2. Richard Aldington
Richard Aldington was born in Hampshire and educated at Dover College and the University of London, which he left without taking any degree. Richard Aldington began his literary work in the years preceding the First World War. His first poems appeared in the years 1909-1912 and a book of verse “Images Old and New” was published in 1915. By 1916 Aldington was in the army in France, from where he returned with a bad case of shell-shock. For several years, until he recovered his health, he earned a living by translations and literary journalism. In his early poetry Aldington often opposes mythological images of Ancient Greece to unlovely pictures of life in industrial cities. The harmony and beauty of Greek art he sees as an ideal lacking in contemporary reality. The war became a major experience for the young poet. In 1919 he published a new book of poetry “Images of War”. War is shown here as a crime against life and beauty.
In later years Aldington devoted himself more to press and produced several successful novels: “Death of a Hero” (1929), “The Colonel’s Daughter” (1931), “All Men are Enemies” (1933), “Very Heaven” (1937) and some other books.

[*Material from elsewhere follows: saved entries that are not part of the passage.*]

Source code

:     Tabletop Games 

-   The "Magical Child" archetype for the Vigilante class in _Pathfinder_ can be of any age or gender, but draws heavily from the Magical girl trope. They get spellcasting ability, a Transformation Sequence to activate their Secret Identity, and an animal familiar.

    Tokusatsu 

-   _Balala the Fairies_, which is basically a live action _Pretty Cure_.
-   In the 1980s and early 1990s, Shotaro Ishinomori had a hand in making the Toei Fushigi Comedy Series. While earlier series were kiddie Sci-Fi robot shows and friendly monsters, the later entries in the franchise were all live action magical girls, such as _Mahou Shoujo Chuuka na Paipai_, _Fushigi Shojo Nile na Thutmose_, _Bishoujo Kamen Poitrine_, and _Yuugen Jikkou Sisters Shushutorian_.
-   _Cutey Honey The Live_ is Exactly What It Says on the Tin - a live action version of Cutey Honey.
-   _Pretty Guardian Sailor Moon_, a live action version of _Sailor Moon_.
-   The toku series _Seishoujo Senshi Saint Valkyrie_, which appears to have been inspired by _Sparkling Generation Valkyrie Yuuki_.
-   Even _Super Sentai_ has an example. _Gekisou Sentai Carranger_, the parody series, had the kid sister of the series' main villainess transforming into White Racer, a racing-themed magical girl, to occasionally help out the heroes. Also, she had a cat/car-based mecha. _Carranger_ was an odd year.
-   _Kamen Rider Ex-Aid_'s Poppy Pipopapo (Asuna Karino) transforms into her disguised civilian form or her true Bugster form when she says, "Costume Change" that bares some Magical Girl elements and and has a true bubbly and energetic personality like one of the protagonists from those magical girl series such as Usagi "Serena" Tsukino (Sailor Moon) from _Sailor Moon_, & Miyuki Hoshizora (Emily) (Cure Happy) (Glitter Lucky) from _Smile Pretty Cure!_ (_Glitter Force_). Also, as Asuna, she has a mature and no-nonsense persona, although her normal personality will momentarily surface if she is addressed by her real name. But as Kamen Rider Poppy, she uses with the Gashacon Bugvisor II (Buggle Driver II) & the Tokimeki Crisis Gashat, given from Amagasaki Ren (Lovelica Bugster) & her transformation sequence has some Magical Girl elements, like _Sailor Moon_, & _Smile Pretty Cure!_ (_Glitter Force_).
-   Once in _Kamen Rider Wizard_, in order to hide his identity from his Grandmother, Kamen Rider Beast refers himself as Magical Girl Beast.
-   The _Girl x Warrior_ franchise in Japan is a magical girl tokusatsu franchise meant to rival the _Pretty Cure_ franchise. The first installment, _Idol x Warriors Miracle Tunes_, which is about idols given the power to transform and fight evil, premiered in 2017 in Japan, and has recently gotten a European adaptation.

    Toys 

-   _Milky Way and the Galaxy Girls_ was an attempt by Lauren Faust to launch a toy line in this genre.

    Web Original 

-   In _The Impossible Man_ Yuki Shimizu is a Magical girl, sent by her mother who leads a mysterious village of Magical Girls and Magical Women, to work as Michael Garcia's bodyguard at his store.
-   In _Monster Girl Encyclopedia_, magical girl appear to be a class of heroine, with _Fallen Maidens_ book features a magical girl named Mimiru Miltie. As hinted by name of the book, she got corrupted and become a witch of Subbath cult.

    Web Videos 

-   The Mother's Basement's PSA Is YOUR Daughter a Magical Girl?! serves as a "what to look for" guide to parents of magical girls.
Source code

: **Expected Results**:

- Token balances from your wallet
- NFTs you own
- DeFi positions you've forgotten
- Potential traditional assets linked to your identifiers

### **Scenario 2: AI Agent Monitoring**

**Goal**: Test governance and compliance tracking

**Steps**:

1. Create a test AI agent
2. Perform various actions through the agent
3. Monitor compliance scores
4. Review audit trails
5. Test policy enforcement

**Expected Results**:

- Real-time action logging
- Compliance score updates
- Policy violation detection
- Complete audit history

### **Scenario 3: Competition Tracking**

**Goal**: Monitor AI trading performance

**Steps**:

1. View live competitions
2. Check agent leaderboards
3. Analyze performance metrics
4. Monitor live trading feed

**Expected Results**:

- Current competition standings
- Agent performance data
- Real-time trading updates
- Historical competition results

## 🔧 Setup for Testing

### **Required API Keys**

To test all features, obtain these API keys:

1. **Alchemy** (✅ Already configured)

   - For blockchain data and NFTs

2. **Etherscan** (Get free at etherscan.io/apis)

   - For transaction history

“Death of a Hero” (1929) dedicated to the so-called “lost generation” is his first and most important novel. (“Lost generation” is an expression widely used about the generation that had taken part in World War I or suffered from its effect.) Aldington’s “Death of a Hero” is regarded as one of the most powerful antiwar novels of the period. The writer shows his deep concern for the post-war “lost generation” in his collections of stories “Roads to Glory”(1930), and “Soft Answers” (1932) as well. He is also the author of several biographies. Among his last works, the best novel is “Lawrence of Arabia” (1955). Basically his art is strongly linked with the traditions of the nineteenth century critical realism.